Yesterday at the Paris Air Show, Stratasys introduced a new 3D printing solution based on its Fortus 900mc Production 3D Printer for producing aircraft interior parts which meet stringent FAA and EASA certification requirements, the Fortus 900mc Aircraft Interiors Certification Solution (view photos in gallery).
The new solution consists of ULTEM 9085 resin, which is a strong, lightweight thermoplastic meeting aerospace flame, smoke and toxicity (FST) regulations (FAR 25.863), and a new edition of the Fortus 900mc Production 3D Printer with specialized hardware and software designed to deliver highly repeatable mechanical properties.
This solution is now undergoing a qualification program under FAA oversight at the National Center for Advanced Materials Performance (NCAMP), part of the National Institute of Aviation Research (NIAR) at Wichita State University.
Stratasys will assist customers in qualifying the Fortus 900mc Aircraft Interiors Certification Solution for equivalency with the NCAMP statistical dataset. Leveraging this first-of-its-kind NCAMP qualification of a 3D printing process removes complexity from achieving FAA and EASA certification – helping aerospace organizations get more parts certified for flight, faster.
“NIAR has been commissioned to develop the framework that would include polymer additive manufacturing under the NCAMP umbrella. And we have partnered with Stratasys to be the first material for this new process for NCAMP,” said Paul Jonas, Director Technology Development, Special Programs, Wichita State University, National Institute for Aviation Research (NIAR).
“The first part that you make has to be equivalent to the hundredth part, to the thousandth part, to the part you make ten years from now in order to be good enough to be certified for the FAA. And that’s what’s so powerful about the NCAMP process.”
The ability to produce parts with repeatable characteristics and consistent quality is a key factor to the increased adoption of 3D printing in the multi-billion dollar aircraft interior parts segment. According to a recent report by the Deloitte University Press entitled 3D Opportunity in Aerospace and Defense, “Additive Manufacturing (AM) providers need to improve existing systems to be able to consistently deliver high-quality parts; only then will AM likely reach its full potential in the A&D industry.”

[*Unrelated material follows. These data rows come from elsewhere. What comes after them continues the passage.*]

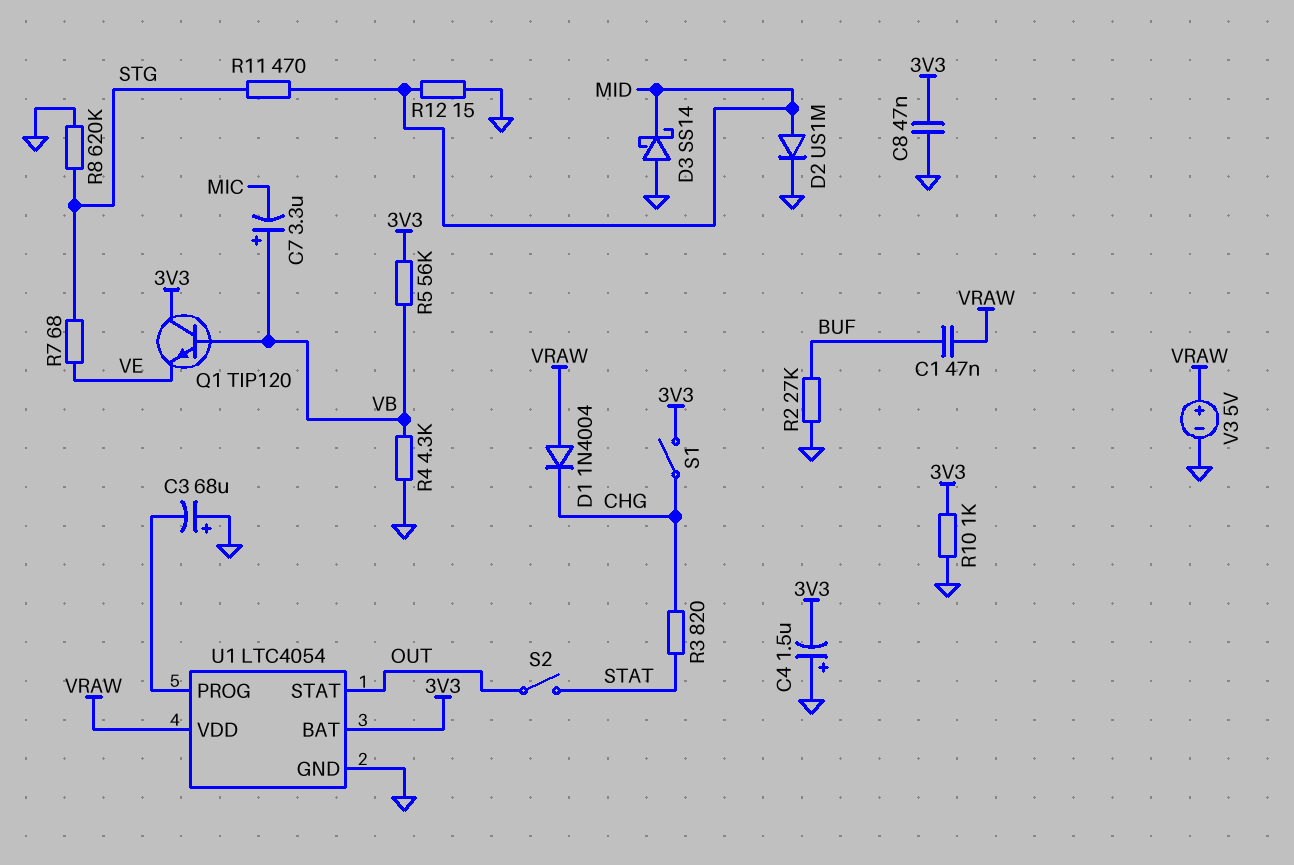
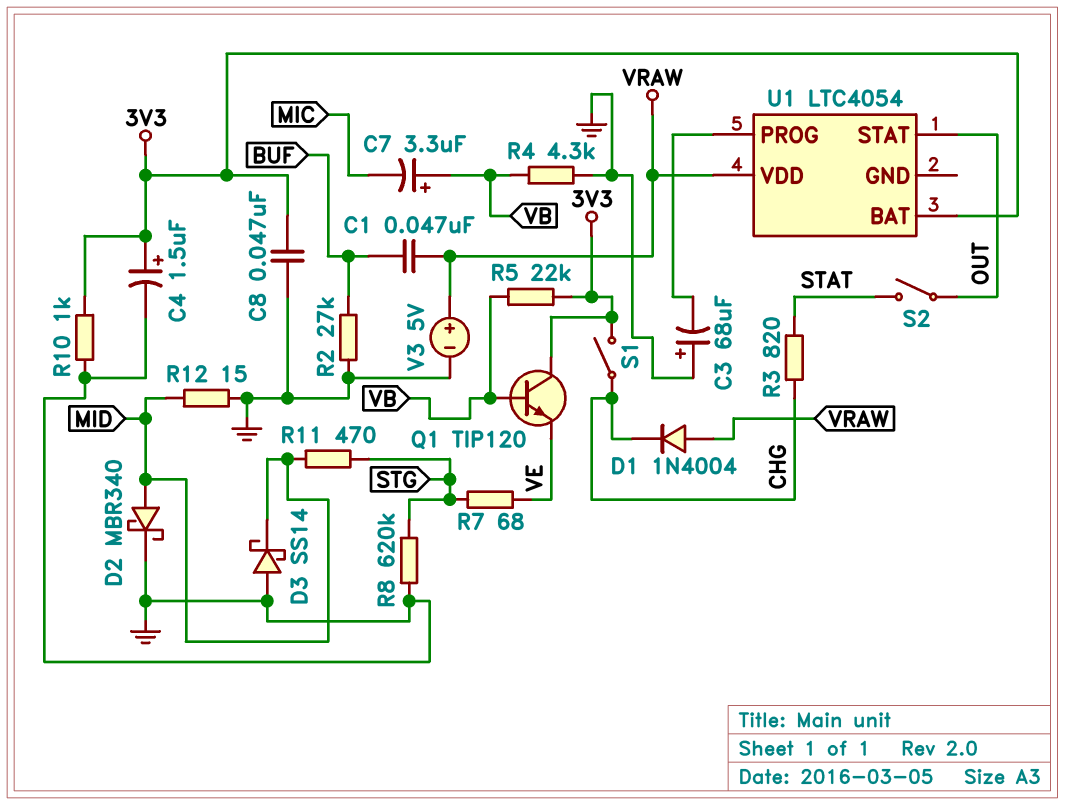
C4: 1.5uF (plus GND, minus 3V3) -> 1.5uF (plus 3V3, minus GND)
D2: diode US1M (A MID, K GND) -> schottky MBR340 (A MID, K GND)
R5: 56k (3V3, VB) -> 22k (3V3, VB)
U1 pin GND: GND -> none

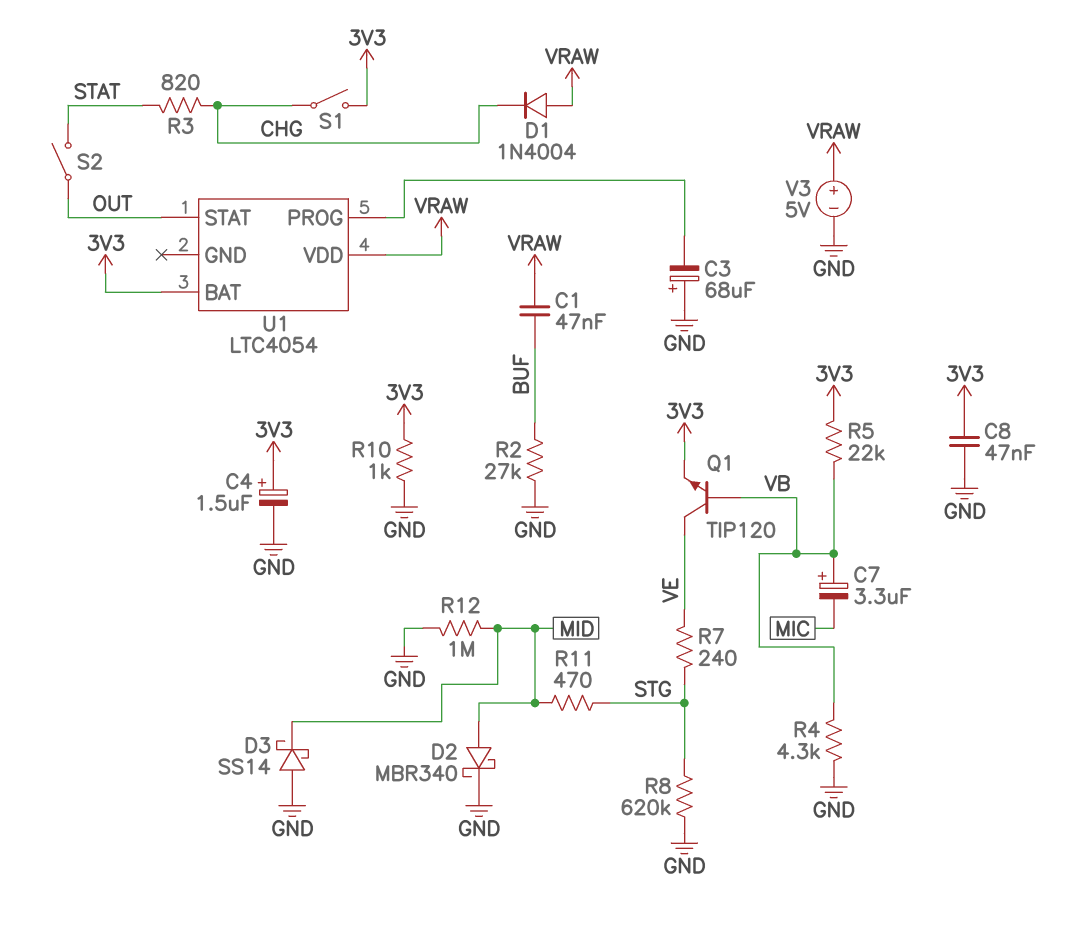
Q1: NPN TIP120 (B VB, C 3V3, E VE) -> NPN TIP120 (B VB, C VE, E 3V3)
R7: 68 (STG, VE) -> 240 (STG, VE)
R12: 15 (GND, MID) -> 1M (GND, MID)

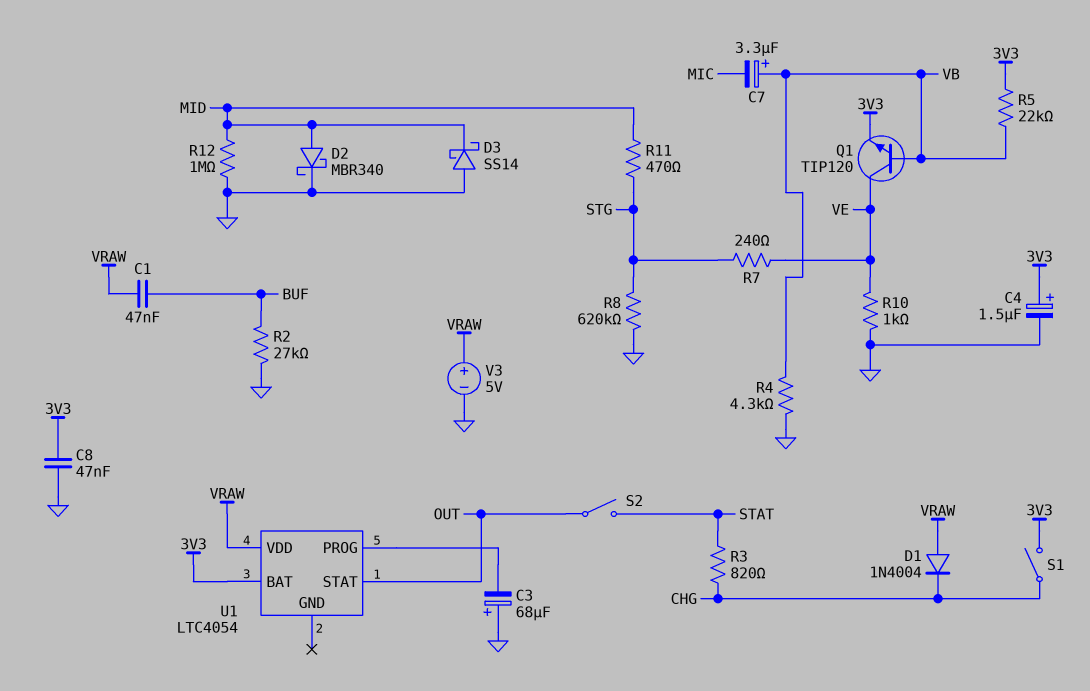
R10: 1k (3V3, GND) -> 1k (GND, VE)

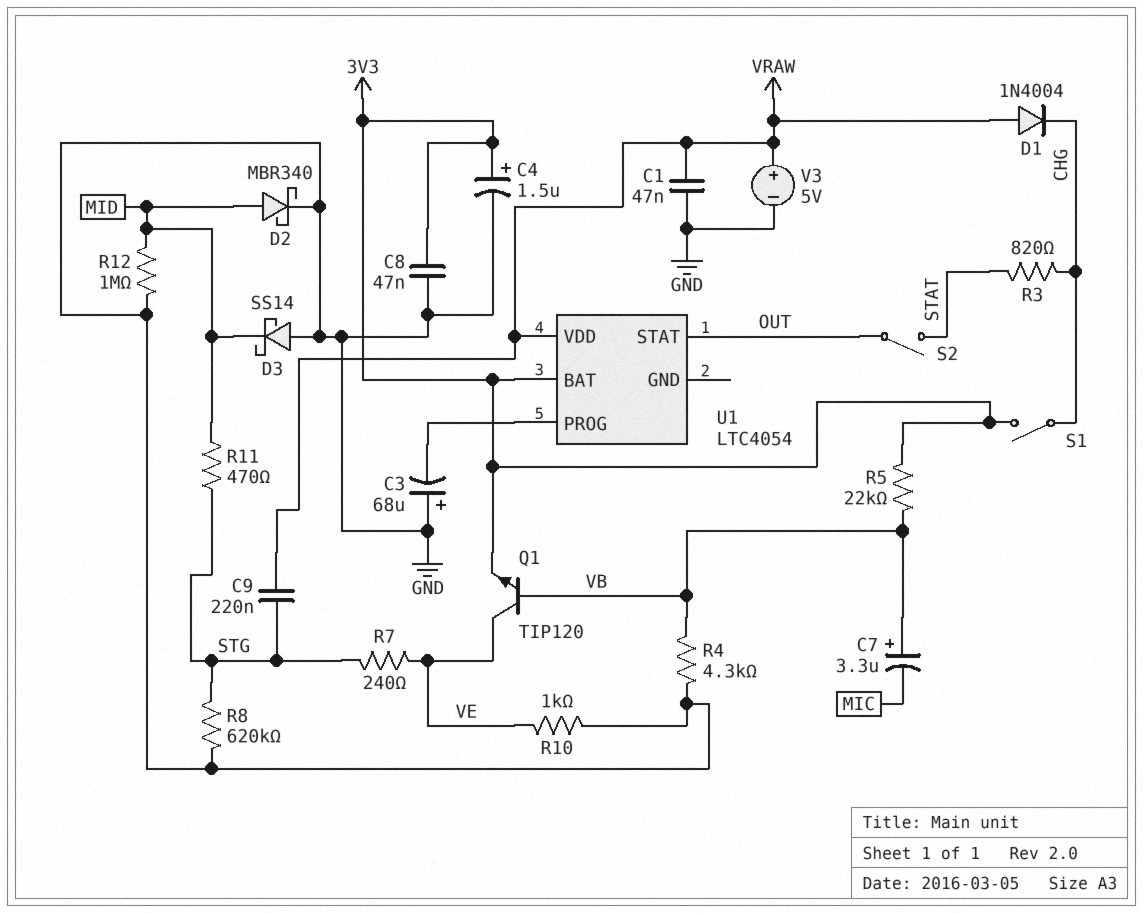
C1: 47nF (BUF, VRAW) -> 47nF (GND, VRAW)
C9: none -> 220nF (STG, VRAW)
R2: 27k (BUF, GND) -> none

“Until now, the process of achieving FAA certification for 3D printing has been limiting the adoption of additive manufacturing in aviation. There have been limited specialized solutions and statistical datasets available to support this complex process. With the new Stratasys Fortus 900mc Aircraft Interiors Certification Solution, we are removing major obstacles and making it much easier to 3D print airworthy parts, improving repeatability and performance,” said Scott Sevcik, Head of Aerospace, Defense and Automotive Solutions, Stratasys.
3D printing aircraft interior parts can have key inherent benefits for both supply chain efficiency and for the product offering of aircraft interior manufacturers. With a qualified process for producing 3D printed interior parts, manufacturers can differentiate passenger experience with low-volume, unique elements tailored to end-customer styles or needs as well as design lighter weight components through the efficiency of additive design.
In the Maintenance, Repair, and Overhaul (MRO) segment, the impact on supply chain efficiency is critical to profitability. Airlines and operators keep substantial inventories of spare parts to keep aircraft in service, frequently resulting in decades-long inventory expense on parts that may never be used. By 3D printing certified parts on-demand, airlines and MROs can both reduce inventory and eliminate inventory obsolescence.
The new Stratasys Fortus 900mc Aircraft Interiors Certification Solution provides material and process traceability for compliance with major global airworthiness regulations. The qualification test program is underway now and is planned to be completed by September 2017, with publication of the final NCAMP qualification report to follow.